Black
📅 Año
👨‍🎨 Perfumista
Astrid Favro-Heald Weinstock
⚧ Género
U
📖 Descripción

¿A qué huele el negro?

Imagínese entrar en un jardín misterioso a medianoche, donde el aire se llena con el aroma embriagador de flores oscuras y tierra amaderada. Este es el viaje olfativo al que te lleva Black by Astrid Perfume. Black, una fragancia de edición limitada lanzada en 2014, es una fragancia unisex tan enigmática como seductora.

Las notas de Black son una selección cuidadosamente seleccionada de ingredientes que se combinan para crear una experiencia sensorial como ninguna otra. El ámbar negro añade una cualidad profunda y resinosa que ancla la fragancia en la oscuridad. Imagine el cálido resplandor del ámbar parpadeando en la noche, proyectando una luz suave y acogedora.

La rosa negra, otra nota de esta intrigante fragancia, añade un toque de dulzura floral que atraviesa la oscuridad como un cuchillo. Esta no es la típica fragancia de rosas: es una flor tocada por la noche, cuyos pétalos están imbuidos de una riqueza profunda y aterciopelada.

La adición de té negro aporta una nota de sofisticación y complejidad al negro. Imagínese bebiendo una humeante taza de té negro en una habitación con poca luz, con el aroma arremolinándose a su alrededor como una reconfortante manta. Las hojas de té añaden una cualidad seca y ligeramente astringente a la fragancia que te hará volver por más.

El coco, una nota sorprendente en esta mezcla, añade un toque tropical al aroma. Es como un susurro de la cálida brisa del océano en una playa iluminada por la luna, que evoca recuerdos de tranquilas noches de verano y besos robados. El coco añade una cualidad cremosa y ligeramente dulce que añade profundidad e intriga a la composición.

El vetiver haitiano es otra nota que contribuye a la cualidad terrosa y amaderada del negro.
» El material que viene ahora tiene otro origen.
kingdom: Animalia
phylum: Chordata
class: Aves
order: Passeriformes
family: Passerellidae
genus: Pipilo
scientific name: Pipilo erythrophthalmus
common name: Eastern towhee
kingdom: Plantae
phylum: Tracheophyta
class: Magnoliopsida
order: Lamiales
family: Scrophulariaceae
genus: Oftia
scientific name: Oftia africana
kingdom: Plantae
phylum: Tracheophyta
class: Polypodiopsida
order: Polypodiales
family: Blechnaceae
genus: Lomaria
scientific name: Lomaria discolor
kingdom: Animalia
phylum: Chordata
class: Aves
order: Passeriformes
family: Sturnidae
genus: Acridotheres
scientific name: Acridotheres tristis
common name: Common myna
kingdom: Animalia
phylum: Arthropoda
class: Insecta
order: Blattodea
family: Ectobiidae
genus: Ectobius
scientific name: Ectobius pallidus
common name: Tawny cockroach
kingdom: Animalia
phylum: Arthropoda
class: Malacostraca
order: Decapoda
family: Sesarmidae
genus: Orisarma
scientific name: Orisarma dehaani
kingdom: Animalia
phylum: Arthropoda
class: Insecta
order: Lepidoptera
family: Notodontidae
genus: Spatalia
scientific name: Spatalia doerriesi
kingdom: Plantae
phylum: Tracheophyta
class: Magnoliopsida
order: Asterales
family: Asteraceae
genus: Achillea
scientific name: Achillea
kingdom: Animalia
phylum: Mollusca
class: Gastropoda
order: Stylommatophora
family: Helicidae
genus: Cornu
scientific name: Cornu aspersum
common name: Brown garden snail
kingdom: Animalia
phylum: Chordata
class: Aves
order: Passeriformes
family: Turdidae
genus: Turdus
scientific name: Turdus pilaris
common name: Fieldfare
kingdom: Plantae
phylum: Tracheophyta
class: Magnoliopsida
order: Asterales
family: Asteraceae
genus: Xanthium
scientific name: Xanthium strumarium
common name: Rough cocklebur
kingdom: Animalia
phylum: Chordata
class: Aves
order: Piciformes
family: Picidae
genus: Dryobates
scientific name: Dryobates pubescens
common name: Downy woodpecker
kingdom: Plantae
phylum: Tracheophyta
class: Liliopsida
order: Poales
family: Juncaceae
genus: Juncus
Es como caminar por un denso bosque de noche, con el olor a tierra húmeda y musgo flotando en el aire. El vetiver añade una cualidad fundamental a la fragancia, evitando que flote en el éter.

La Lavanda, una nota clásica en perfumería, aporta un toque de frescor herbáceo al Negro. Es como una brisa fresca en una cálida noche de verano, relajante y calmante. La lavanda aporta una cualidad suave y polvorienta a la fragancia que la sustenta en la tranquilidad.

La flor de ume, una nota que no se ve a menudo en las fragancias, añade un toque de exotismo al negro. Es como toparse con un jardín secreto, donde el aire está cargado del aroma de flores raras. La flor de ume añade una dulzura floral que es a la vez delicada y embriagadora.

Finalmente, el absoluto de vainilla aporta un toque de dulzura y calidez al Negro. Es como un suave abrazo, un susurro de consuelo en la oscuridad. La vainilla añade una cualidad cremosa y golosa a la fragancia que permanece en la piel, acercándote más.

Entonces, ¿quién vestiría de negro? Esta es una fragancia para el verdadero conocedor, el individuo que no teme abrazar la oscuridad que lleva dentro. Es para aquellos que se sienten atraídos por el misterio y la intriga, que encuentran la belleza en las sombras. La persona que viste de negro es sofisticada, sensual y no tiene miedo de explorar las profundidades de su propia alma.

Imagínate vistiendo Black en una noche iluminada por la luna, el aroma te envuelve como una capa suave. Es una fragancia que evoca imágenes de encuentros secretos, confesiones susurradas y miradas robadas. Es un aroma que habla de deseos prohibidos, pasiones ocultas y sueños oscuros.

Black es una fragancia a la vez familiar y exótica, reconfortante e inquietante. Es un viaje hacia lo desconocido, una danza con las sombras. Es un aroma que permanece en la piel, dejando un rastro de misterio y encanto a su paso.

Entonces, ¿a qué huele Black? Huele a cielo nocturno, oscuro e infinito. Huele a los secretos que mantenemos ocultos, a los deseos que no nos atrevemos a expresar. Huele como un sueño: hermoso, efímero y fuera de nuestro alcance.